**Material for this task**
━━━━━━━━━━━━━━━━━━━━

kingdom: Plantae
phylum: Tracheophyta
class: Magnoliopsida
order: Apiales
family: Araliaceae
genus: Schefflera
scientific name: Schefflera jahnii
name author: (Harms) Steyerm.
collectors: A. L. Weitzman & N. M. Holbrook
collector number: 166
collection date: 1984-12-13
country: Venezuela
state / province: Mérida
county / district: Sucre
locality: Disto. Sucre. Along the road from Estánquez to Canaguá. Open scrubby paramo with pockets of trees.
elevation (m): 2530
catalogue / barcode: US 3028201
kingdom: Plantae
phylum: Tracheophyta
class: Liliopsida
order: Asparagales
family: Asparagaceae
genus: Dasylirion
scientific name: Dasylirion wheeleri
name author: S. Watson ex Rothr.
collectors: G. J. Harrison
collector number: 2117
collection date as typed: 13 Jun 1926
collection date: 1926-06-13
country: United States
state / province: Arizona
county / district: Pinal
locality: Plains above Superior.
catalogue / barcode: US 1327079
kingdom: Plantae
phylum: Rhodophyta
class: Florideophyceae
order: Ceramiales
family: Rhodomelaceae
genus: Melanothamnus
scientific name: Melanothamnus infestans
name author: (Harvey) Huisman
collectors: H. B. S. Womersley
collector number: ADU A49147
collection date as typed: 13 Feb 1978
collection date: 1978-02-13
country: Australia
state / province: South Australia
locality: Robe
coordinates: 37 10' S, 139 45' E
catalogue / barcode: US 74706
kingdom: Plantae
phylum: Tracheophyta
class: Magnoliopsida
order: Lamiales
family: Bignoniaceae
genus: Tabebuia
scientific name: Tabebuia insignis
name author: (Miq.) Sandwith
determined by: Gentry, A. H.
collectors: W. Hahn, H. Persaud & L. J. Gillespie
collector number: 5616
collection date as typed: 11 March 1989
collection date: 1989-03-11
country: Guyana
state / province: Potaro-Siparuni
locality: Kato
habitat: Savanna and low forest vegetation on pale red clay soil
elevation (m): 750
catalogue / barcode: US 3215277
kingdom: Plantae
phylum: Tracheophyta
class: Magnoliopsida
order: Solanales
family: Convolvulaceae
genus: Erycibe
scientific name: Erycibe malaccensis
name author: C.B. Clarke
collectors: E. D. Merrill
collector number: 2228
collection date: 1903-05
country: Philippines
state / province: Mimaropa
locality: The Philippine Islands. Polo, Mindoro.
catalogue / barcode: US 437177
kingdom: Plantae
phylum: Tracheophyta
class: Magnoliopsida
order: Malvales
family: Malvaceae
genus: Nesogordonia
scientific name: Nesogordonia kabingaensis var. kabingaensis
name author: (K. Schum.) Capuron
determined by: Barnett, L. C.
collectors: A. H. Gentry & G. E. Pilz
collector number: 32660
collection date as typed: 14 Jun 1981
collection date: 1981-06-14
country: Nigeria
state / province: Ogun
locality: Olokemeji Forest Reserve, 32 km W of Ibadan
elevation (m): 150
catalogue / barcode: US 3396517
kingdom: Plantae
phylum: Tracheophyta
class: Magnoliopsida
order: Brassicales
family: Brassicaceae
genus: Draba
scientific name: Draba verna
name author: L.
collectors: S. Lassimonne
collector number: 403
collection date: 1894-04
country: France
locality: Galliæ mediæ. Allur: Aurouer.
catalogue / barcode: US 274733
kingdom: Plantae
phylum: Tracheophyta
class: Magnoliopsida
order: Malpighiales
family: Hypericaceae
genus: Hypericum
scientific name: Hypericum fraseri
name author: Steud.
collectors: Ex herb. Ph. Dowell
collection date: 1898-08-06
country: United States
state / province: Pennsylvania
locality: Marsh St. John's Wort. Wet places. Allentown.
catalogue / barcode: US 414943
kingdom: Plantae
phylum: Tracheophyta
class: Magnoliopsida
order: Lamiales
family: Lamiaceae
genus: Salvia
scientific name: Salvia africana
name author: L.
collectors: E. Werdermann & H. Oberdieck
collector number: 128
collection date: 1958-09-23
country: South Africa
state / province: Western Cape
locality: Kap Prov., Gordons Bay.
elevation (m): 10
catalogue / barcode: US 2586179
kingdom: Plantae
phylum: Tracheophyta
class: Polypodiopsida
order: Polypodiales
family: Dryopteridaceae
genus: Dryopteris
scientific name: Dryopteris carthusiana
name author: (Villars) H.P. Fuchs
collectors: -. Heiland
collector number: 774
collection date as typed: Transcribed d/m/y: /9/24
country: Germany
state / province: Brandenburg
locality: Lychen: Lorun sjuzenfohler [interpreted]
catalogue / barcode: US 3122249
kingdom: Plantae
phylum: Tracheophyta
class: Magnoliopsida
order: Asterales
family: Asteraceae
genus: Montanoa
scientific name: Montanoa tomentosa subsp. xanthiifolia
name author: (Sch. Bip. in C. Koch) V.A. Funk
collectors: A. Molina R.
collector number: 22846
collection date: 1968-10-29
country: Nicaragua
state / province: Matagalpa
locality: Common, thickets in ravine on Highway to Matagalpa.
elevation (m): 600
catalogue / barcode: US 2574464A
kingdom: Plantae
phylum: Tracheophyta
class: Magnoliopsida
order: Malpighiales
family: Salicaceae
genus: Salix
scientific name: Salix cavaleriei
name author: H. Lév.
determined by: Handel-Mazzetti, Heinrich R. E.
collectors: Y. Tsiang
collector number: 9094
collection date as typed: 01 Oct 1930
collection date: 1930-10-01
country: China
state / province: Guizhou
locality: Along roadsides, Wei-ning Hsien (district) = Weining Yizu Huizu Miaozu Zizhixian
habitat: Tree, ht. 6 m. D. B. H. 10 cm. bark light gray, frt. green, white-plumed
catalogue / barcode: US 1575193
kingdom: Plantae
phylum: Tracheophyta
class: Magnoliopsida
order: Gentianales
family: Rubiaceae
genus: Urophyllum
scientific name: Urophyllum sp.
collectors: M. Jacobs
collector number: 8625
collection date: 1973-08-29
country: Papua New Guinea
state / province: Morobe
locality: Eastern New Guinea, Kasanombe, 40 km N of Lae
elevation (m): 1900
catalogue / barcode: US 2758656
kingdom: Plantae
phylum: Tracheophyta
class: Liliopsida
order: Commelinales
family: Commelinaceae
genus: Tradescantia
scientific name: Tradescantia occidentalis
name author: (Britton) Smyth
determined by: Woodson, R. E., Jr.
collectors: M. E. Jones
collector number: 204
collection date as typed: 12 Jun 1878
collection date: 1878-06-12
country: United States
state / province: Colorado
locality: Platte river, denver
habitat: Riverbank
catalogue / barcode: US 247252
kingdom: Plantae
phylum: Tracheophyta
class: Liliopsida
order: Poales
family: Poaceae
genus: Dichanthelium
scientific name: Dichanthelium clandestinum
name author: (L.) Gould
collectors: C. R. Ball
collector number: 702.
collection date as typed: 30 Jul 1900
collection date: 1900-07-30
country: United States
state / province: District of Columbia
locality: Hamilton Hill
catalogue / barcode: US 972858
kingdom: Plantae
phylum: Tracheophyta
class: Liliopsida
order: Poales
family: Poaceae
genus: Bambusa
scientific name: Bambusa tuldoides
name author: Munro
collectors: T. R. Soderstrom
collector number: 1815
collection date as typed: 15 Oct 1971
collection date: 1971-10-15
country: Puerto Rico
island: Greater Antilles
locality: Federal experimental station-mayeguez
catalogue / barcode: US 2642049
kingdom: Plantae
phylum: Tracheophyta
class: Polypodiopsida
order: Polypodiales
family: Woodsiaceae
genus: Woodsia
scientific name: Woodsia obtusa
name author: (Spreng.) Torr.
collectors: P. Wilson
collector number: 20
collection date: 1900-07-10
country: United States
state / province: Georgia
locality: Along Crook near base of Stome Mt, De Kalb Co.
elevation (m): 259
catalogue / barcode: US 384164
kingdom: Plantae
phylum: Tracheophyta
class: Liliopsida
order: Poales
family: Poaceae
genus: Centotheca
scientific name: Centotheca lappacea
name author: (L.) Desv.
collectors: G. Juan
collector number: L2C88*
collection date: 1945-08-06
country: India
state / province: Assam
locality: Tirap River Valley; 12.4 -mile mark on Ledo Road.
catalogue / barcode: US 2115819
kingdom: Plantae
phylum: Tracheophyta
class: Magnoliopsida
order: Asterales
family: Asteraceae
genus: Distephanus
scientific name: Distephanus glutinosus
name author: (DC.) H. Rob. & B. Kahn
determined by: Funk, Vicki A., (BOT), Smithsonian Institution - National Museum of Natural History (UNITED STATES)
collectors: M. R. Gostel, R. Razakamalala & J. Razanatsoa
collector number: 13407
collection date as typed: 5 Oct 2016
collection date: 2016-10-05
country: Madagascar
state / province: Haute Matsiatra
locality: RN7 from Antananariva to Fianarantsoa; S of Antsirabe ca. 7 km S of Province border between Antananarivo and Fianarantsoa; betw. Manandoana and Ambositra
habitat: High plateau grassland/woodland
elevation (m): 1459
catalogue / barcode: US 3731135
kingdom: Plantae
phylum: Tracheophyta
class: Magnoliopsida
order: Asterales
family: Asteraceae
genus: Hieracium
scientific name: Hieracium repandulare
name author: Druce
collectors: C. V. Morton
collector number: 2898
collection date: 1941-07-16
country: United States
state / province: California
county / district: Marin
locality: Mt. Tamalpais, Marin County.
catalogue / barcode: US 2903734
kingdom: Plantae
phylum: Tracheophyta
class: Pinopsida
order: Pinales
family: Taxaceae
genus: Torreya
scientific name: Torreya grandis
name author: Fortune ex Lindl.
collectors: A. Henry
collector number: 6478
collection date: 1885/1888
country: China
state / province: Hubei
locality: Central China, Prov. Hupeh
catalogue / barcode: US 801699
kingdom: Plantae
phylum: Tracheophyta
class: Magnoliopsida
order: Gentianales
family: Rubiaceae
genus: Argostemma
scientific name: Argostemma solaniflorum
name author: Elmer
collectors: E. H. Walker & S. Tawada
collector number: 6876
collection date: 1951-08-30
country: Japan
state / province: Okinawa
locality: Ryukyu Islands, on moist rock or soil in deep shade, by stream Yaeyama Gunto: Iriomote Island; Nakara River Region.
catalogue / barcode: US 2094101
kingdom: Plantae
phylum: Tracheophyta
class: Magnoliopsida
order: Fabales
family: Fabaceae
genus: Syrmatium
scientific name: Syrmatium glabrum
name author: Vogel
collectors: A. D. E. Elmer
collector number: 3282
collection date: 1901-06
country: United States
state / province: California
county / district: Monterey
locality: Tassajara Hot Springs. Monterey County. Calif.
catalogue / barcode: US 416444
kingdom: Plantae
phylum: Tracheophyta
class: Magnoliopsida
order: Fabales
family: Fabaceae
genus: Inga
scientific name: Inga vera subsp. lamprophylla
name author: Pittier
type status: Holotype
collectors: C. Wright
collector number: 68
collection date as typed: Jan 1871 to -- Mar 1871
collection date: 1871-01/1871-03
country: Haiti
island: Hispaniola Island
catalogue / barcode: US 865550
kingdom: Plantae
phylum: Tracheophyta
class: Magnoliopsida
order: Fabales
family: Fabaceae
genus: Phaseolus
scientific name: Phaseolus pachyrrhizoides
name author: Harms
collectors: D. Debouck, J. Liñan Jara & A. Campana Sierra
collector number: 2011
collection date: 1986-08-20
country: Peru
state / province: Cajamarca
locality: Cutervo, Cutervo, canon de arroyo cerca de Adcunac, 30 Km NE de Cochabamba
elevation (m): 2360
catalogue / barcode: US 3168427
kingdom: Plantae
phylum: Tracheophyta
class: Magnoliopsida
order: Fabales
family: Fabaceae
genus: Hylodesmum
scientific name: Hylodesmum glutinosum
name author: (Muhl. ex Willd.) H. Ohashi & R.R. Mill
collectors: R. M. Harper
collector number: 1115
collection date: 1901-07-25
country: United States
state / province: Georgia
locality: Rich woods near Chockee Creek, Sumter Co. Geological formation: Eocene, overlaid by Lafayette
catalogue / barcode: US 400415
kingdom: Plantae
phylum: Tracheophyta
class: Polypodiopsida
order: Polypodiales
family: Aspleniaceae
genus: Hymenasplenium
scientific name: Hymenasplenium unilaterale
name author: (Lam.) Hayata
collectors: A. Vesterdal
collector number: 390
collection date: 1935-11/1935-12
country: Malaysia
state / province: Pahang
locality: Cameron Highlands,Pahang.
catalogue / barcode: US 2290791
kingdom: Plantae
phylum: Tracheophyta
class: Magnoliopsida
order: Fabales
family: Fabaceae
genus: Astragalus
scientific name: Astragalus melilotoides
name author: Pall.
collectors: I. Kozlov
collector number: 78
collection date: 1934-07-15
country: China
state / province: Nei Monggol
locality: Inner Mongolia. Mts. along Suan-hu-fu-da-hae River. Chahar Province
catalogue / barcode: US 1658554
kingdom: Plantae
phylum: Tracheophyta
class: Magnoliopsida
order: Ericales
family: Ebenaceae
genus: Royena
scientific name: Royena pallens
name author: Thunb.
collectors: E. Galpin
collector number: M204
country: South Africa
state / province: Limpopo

━━━━━━━━━━━━━━━━━━━━

Could you copy, character for character, the lines above from the one containing "catalogue / barcode: US 2115819" up to and including the one containing "state / province: Haute Matsiatra"?

**Task response**
catalogue / barcode: US 2115819
kingdom: Plantae
phylum: Tracheophyta
class: Magnoliopsida
order: Asterales
family: Asteraceae
genus: Distephanus
scientific name: Distephanus glutinosus
name author: (DC.) H. Rob. & B. Kahn
determined by: Funk, Vicki A., (BOT), Smithsonian Institution - National Museum of Natural History (UNITED STATES)
collectors: M. R. Gostel, R. Razakamalala & J. Razanatsoa
collector number: 13407
collection date as typed: 5 Oct 2016
collection date: 2016-10-05
country: Madagascar
state / province: Haute Matsiatra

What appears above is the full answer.